[Lens and sensor parameters]
BEGIN

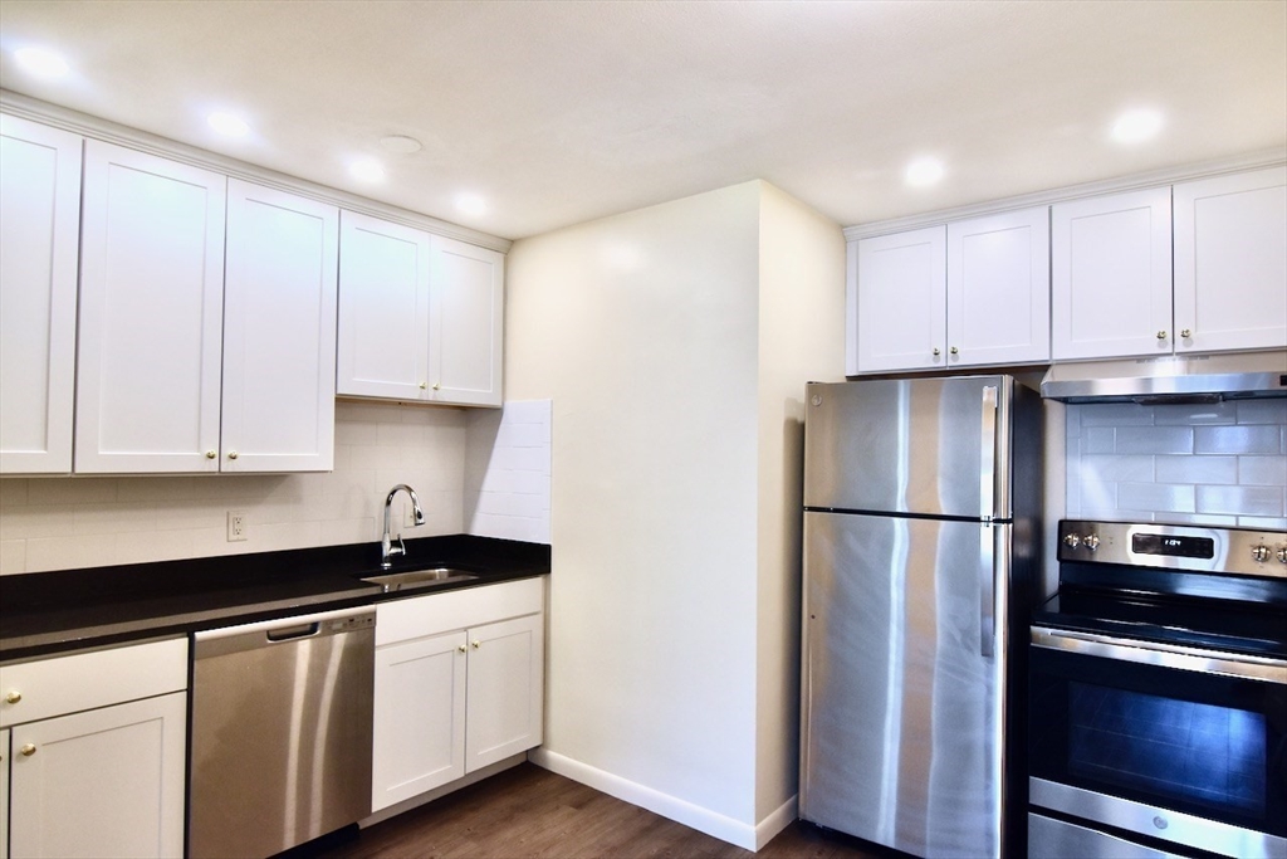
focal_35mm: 20
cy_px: 430
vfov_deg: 63.2
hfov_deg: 85.4
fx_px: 697
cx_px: 644
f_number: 5.6
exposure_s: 1/125
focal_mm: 13
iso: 800
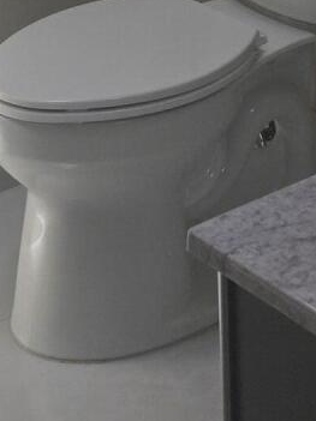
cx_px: 46
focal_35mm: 131
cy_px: -272
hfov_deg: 11.3
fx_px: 1595
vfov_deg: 13.8
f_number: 1.7
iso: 50
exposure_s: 1/180
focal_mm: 6.3
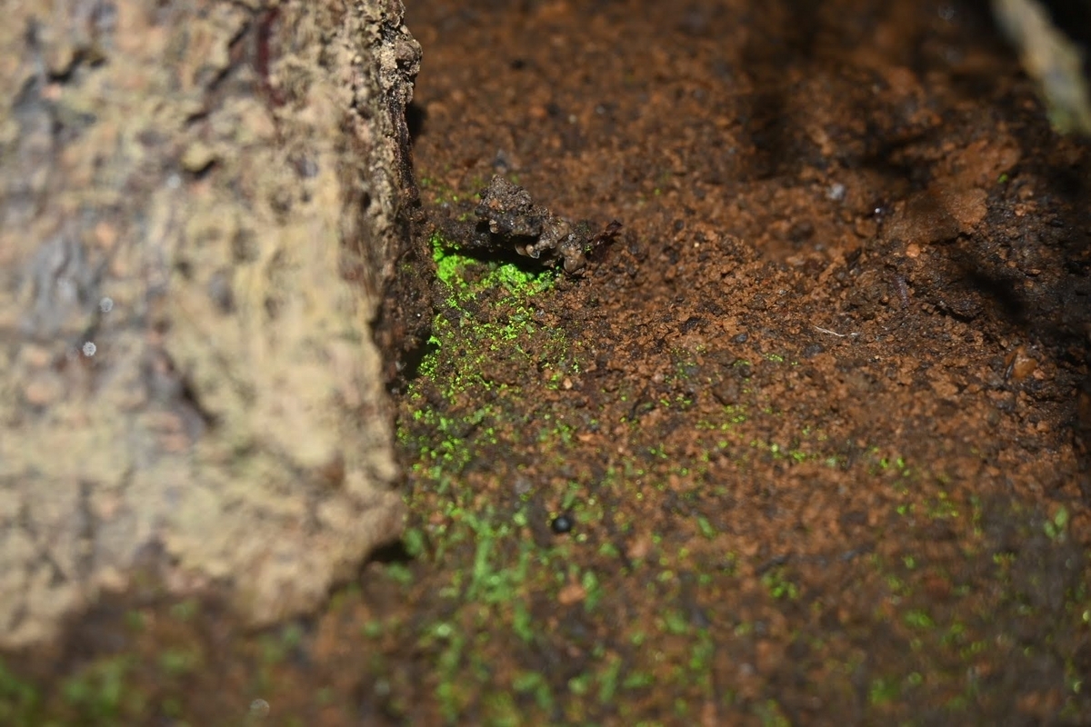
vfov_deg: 31.9
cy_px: 364
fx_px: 1273
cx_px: 546
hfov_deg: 46.4
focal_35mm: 42
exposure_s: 1/60
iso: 560
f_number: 4.5
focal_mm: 28
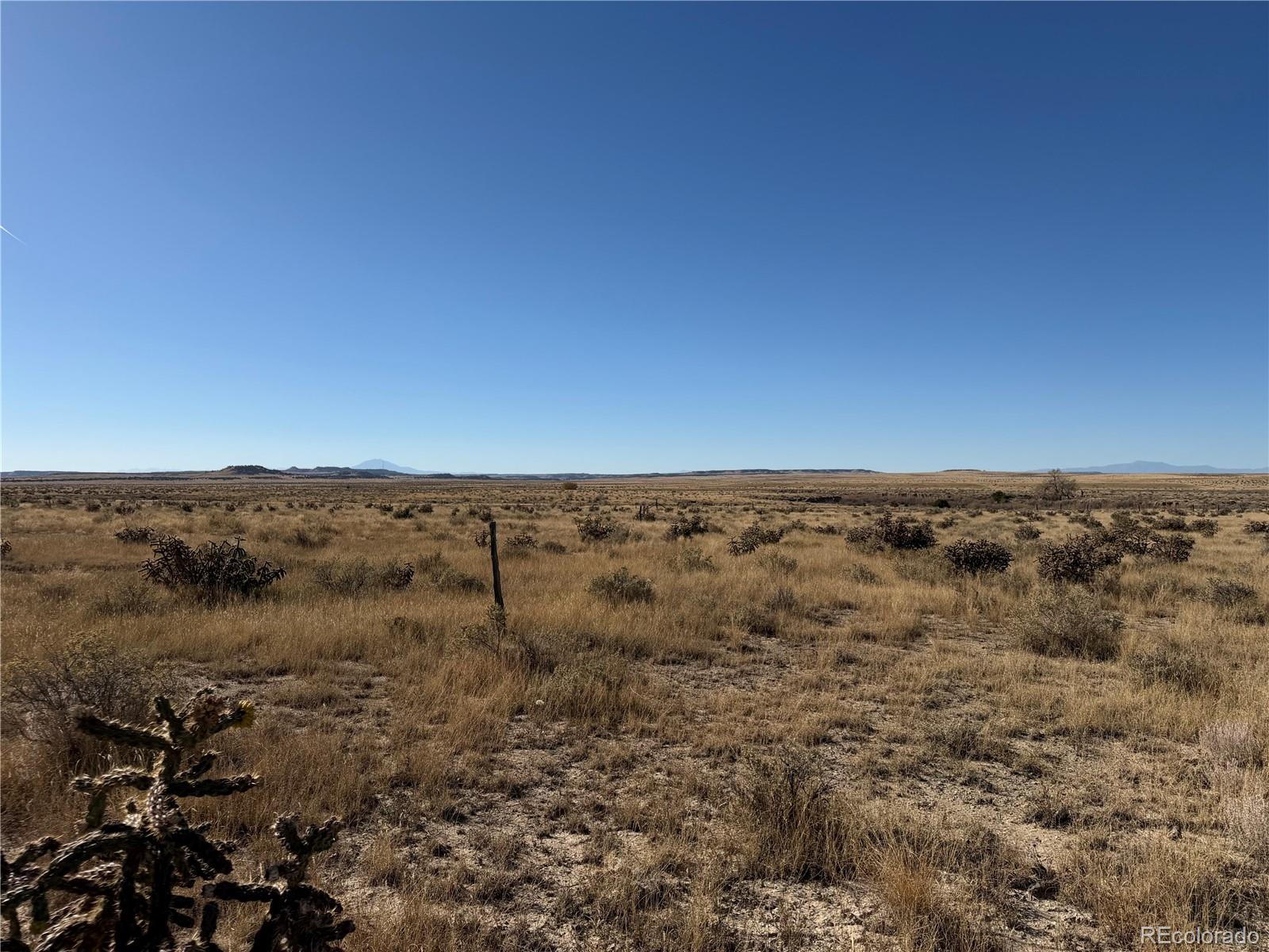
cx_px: 634
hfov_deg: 71.6
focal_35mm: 24
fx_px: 880
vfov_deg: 56.8
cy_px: 476
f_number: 1.78
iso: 80
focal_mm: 6.76
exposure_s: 1/9091
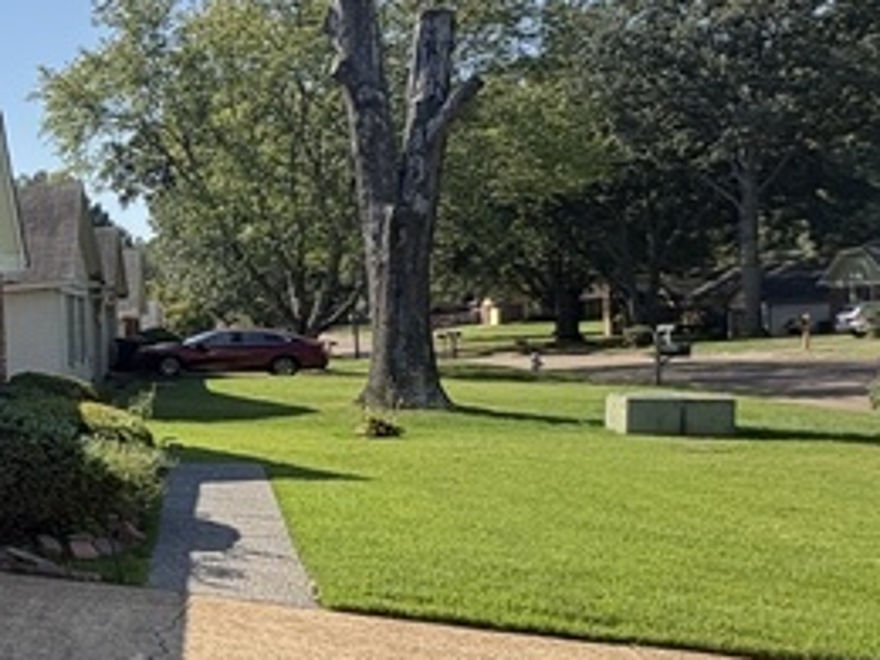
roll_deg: +4.6
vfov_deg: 33.5
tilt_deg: +0.2
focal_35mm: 43
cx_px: -450
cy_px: 393
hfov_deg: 28.2
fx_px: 1093
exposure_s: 1/1126
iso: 64
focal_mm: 2.22
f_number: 2.2
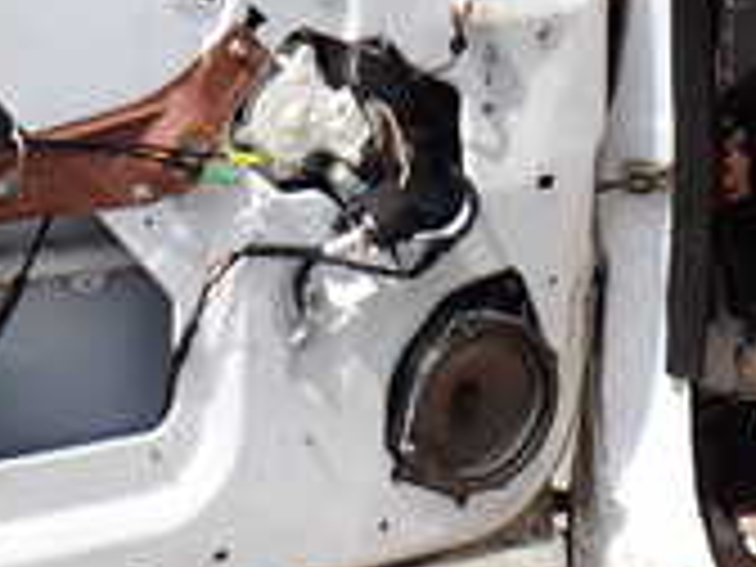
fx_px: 2184
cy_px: -54
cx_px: 0
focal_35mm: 100
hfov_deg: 19.1
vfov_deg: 14.5
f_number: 9
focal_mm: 5.05
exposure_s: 1/160
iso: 100
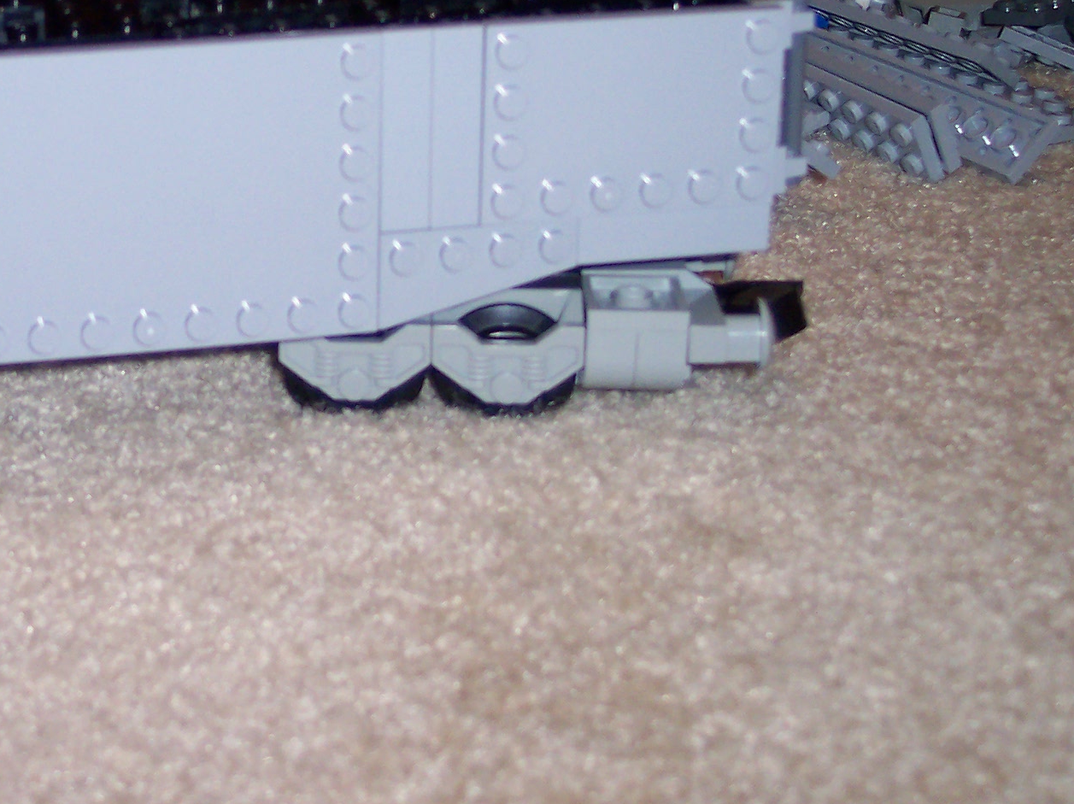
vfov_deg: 18.7
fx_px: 2418
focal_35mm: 78
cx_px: 93
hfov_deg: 24.3
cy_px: 150
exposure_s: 1/30
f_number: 2.8
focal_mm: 8
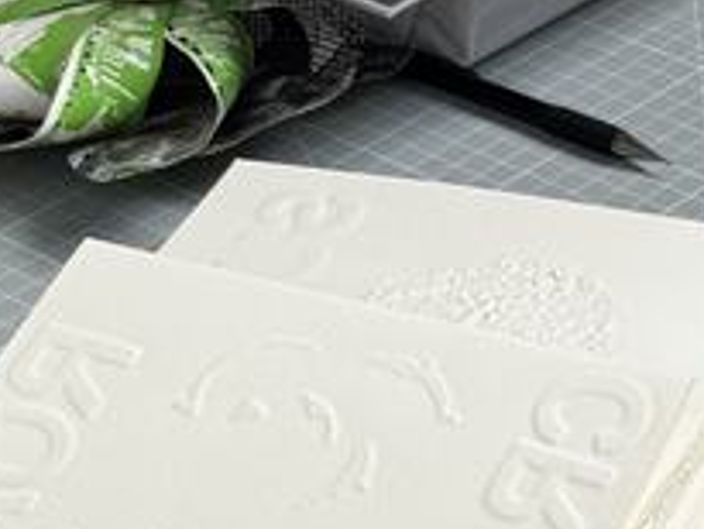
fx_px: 3805
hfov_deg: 10.2
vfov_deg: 7.9
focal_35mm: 187
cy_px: 227
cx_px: 1078
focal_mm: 6.76
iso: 64
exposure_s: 1/832
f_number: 1.78
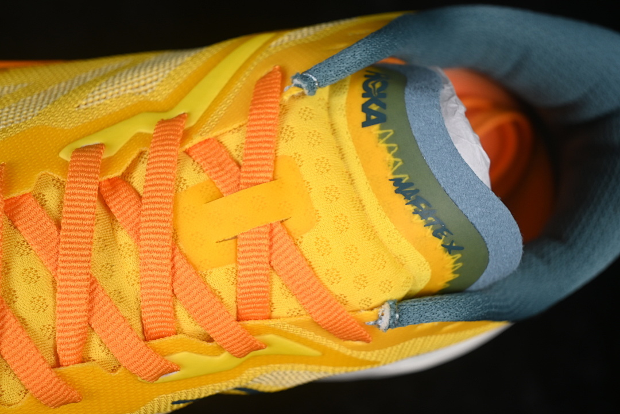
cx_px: 310
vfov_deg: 18.2
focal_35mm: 75
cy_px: 207
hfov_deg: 27.0
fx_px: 1292
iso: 160
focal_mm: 50
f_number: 7.1
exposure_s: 1/80
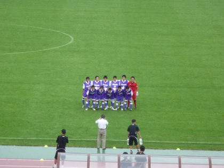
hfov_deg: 11.0
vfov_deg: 8.2
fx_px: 1165
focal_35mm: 180
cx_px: 112
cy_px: 84
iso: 400
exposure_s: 1/250
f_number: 5.6
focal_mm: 17.6
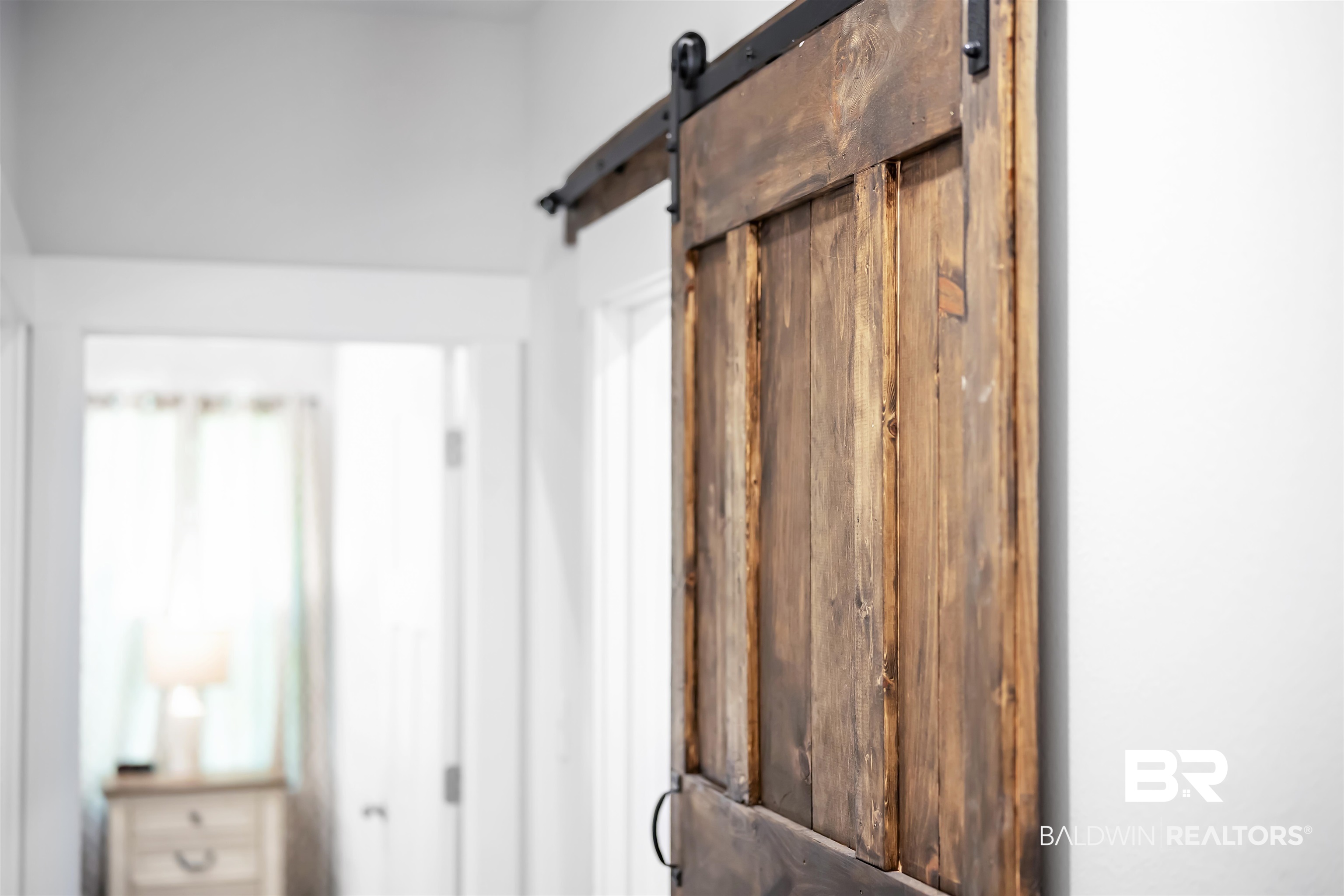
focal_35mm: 50
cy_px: 448
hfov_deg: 39.6
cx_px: 672
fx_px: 1867
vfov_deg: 27.0
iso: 1000
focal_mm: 50
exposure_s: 1/125
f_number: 1.8
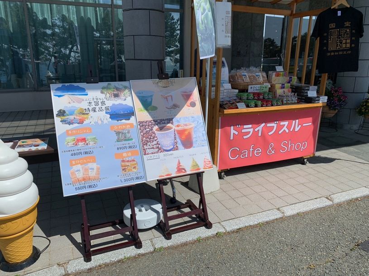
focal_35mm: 26
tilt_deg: -16.2
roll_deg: +0.5
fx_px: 277
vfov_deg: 53.1
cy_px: 138
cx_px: 184
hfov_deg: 67.3
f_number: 1.8
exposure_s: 1/3937
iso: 25
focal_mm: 4.25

END

=== Task item ===
Word for word, repeat the data above with the pictures left out.

=== Response ===
focal_35mm: 20
cy_px: 430
vfov_deg: 63.2
hfov_deg: 85.4
fx_px: 697
cx_px: 644
f_number: 5.6
exposure_s: 1/125
focal_mm: 13
iso: 800
cx_px: 46
focal_35mm: 131
cy_px: -272
hfov_deg: 11.3
fx_px: 1595
vfov_deg: 13.8
f_number: 1.7
iso: 50
exposure_s: 1/180
focal_mm: 6.3
vfov_deg: 31.9
cy_px: 364
fx_px: 1273
cx_px: 546
hfov_deg: 46.4
focal_35mm: 42
exposure_s: 1/60
iso: 560
f_number: 4.5
focal_mm: 28
cx_px: 634
hfov_deg: 71.6
focal_35mm: 24
fx_px: 880
vfov_deg: 56.8
cy_px: 476
f_number: 1.78
iso: 80
focal_mm: 6.76
exposure_s: 1/9091
roll_deg: +4.6
vfov_deg: 33.5
tilt_deg: +0.2
focal_35mm: 43
cx_px: -450
cy_px: 393
hfov_deg: 28.2
fx_px: 1093
exposure_s: 1/1126
iso: 64
focal_mm: 2.22
f_number: 2.2
fx_px: 2184
cy_px: -54
cx_px: 0
focal_35mm: 100
hfov_deg: 19.1
vfov_deg: 14.5
f_number: 9
focal_mm: 5.05
exposure_s: 1/160
iso: 100
vfov_deg: 18.7
fx_px: 2418
focal_35mm: 78
cx_px: 93
hfov_deg: 24.3
cy_px: 150
exposure_s: 1/30
f_number: 2.8
focal_mm: 8
fx_px: 3805
hfov_deg: 10.2
vfov_deg: 7.9
focal_35mm: 187
cy_px: 227
cx_px: 1078
focal_mm: 6.76
iso: 64
exposure_s: 1/832
f_number: 1.78
cx_px: 310
vfov_deg: 18.2
focal_35mm: 75
cy_px: 207
hfov_deg: 27.0
fx_px: 1292
iso: 160
focal_mm: 50
f_number: 7.1
exposure_s: 1/80
hfov_deg: 11.0
vfov_deg: 8.2
fx_px: 1165
focal_35mm: 180
cx_px: 112
cy_px: 84
iso: 400
exposure_s: 1/250
f_number: 5.6
focal_mm: 17.6
focal_35mm: 50
cy_px: 448
hfov_deg: 39.6
cx_px: 672
fx_px: 1867
vfov_deg: 27.0
iso: 1000
focal_mm: 50
exposure_s: 1/125
f_number: 1.8
focal_35mm: 26
tilt_deg: -16.2
roll_deg: +0.5
fx_px: 277
vfov_deg: 53.1
cy_px: 138
cx_px: 184
hfov_deg: 67.3
f_number: 1.8
exposure_s: 1/3937
iso: 25
focal_mm: 4.25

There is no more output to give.